Begitu sulitnya merobohkan bangunan rezim Soeharto sehingga harus disertai
pengorbanan besar berupa kekacauan (chaos) yang mengakibatkan pemilik modal dan
investor kabur dari Indonesia. Pelarian modal besar-besaran (flight for safety)
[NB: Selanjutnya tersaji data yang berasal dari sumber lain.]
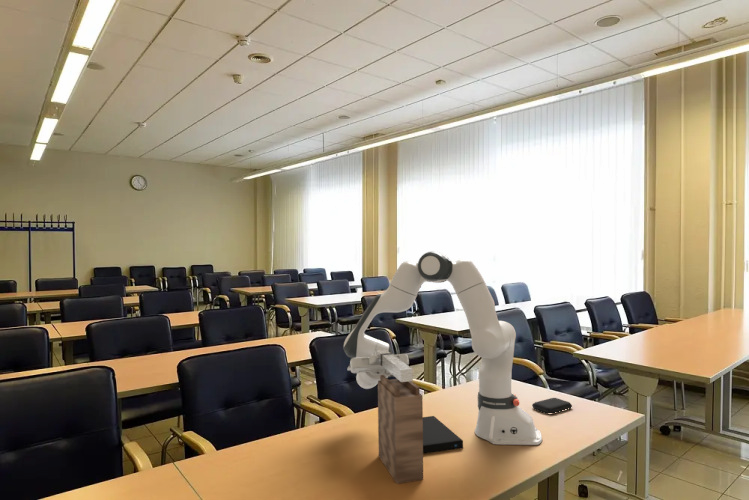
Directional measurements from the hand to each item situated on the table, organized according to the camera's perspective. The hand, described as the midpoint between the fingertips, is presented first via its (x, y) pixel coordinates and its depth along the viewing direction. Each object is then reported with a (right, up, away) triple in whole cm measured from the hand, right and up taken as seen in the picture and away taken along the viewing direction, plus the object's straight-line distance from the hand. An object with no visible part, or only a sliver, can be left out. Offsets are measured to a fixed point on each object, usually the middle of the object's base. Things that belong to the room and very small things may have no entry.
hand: (384, 356), depth 155 cm
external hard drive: (+16, -31, +8) cm, 35 cm away
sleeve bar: (+2, -2, -8) cm, 9 cm away
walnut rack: (+4, -30, -14) cm, 34 cm away
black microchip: (+68, -30, +36) cm, 83 cm away
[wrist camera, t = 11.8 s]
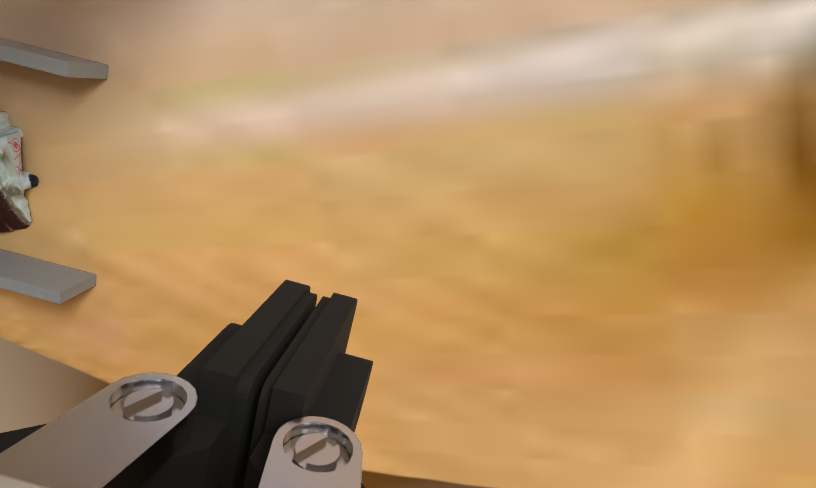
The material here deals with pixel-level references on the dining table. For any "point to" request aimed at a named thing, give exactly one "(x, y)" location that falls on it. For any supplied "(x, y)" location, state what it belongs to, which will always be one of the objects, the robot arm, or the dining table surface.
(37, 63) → the box
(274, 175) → the dining table surface
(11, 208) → the chocolate cake
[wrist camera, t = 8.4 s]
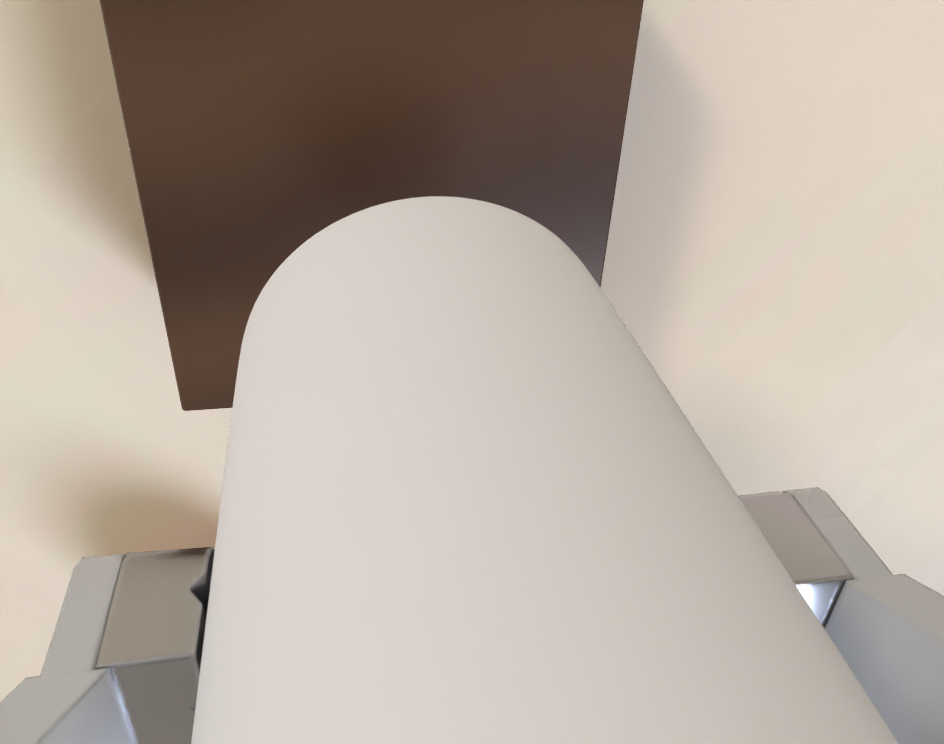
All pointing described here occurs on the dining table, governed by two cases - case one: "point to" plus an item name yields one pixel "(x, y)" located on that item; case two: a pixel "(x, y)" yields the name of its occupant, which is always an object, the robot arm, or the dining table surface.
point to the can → (487, 517)
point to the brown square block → (353, 134)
karena kepanikan politik ini praktis lebih dahsyat daripada pelarian modal yang
dipicu oleh pertimbangan ekonomi semata (flight for quality). Karena itu,
rupiah merosot amat drastis dari level semula Rp 2.300 per dollar AS
(pertengahan 1997) menjadi level terburuk Rp17.000 per dollar AS (Januari
1998).
5.
Banyaknya utang dalam valas,
proyek jangka panjang yang dibiayai dengan utang jangka pendek, proyek
berpenghasilan rupiah dibiayai valas, pengambilan kredit perbankan yang jauh
melebihi nilai proyeknya, APBN defisit yang tidak efisien dan efektif, devisa
hasil ekspor yang disimpan di luar negeri, perbankan yang kurang sehat, jumlah
orang miskin dan pengangguran yang relative masih besar, dan seterusnya.
6.
Krisis moneter dimulai dari
gejala/kejutan keuangan pada juli 1997, menurunnya nilai tukar rupiah secara
tajam terhadap valas, diukur dengan dolar Amerika Serikat yang merupakan
pencetus/trigger point.
7.
Argument bahwa pasar financial
internasional tidak stabil secara inheren yang kemudian mengakibatkan buble
ekonomi dan cenderung bergerak liar. Bahkan sejak tahun 1990-an pasar financial
lebih tidak stabil lagi. Hal ini dikarenakan tindakan perbankan negara-negara
maju menurunkan suku bunga mereka. Sehingga mendorong dana-dana masuk pasar
global. Maka pada tahun 1990-an dana asing melonjak dari $9 Miliar menjadi
lebih dari $240 Miliar.
8.
Kegagalan manajemen makro ekonomi
tercermin dari kombinasi nilai tukar yang kaku dan kebijakan fiskal yang
longgar, inflasi yang merupakan hasil dari apresiasi nilai tukar efectif riil,
deficit neraca pembayaran dan pelarian modal.
“krisis
kepercayaan” yang ternyata menjadi penyebab paling utama dari segala masalah
ekonomi yang dihadapi pada waktu itu. Akibat krisis kepercayaan itu, modal yang
dibawa lari ke luar tidak kunjung kembali, apalagi modal baru.
Langkah-langkah
yang harus diambil agar krisis serupa tidak terulang lagi adalah sebagai
berikut [6]:
1.
Ekspor diperkuat,
2.
Ketergantungan pada ULN, impor,
dan investasi jangka pendek atau yang bermotivasi spekulasi
dihilangkan,
3.
Sektor perbankan diperkuat,
4.
Menerapkan kembali mekanisme
penentuan kurs berdasarkan sistem bebas terkendali, dan
5.
Menyiapkan cara/kebijakan
penanggulangan krisis yang bagus dengan memerhatikan semua faktor yang secara
teori sangat memungkinkan munculnya suatu krisis serupa.